══ Information provided ══
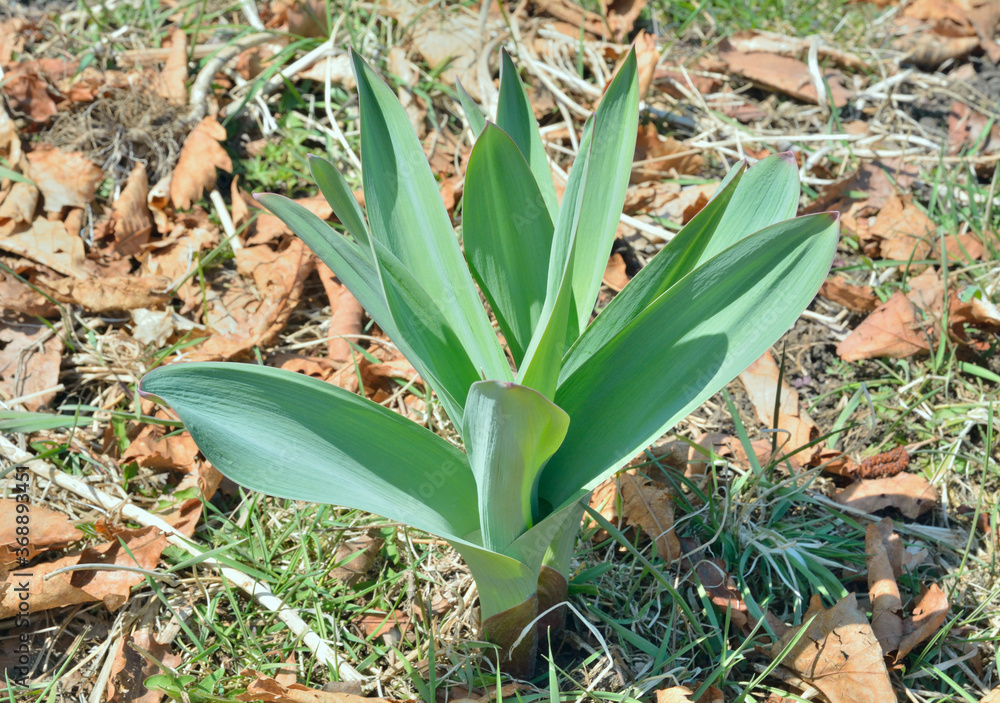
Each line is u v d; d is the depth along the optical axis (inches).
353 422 28.0
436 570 35.0
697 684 32.2
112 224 43.0
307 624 33.8
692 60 58.6
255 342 40.1
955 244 45.1
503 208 29.1
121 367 39.6
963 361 41.3
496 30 56.3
═══
*What needs to be done:* An exact retyping of the entries, without images, is the required answer.

*Solution below:*
Each line is u v d; d is the depth along the optical axis (inches).
353 422 28.0
436 570 35.0
697 684 32.2
112 224 43.0
307 624 33.8
692 60 58.6
255 342 40.1
955 244 45.1
503 208 29.1
121 367 39.6
963 361 41.3
496 30 56.3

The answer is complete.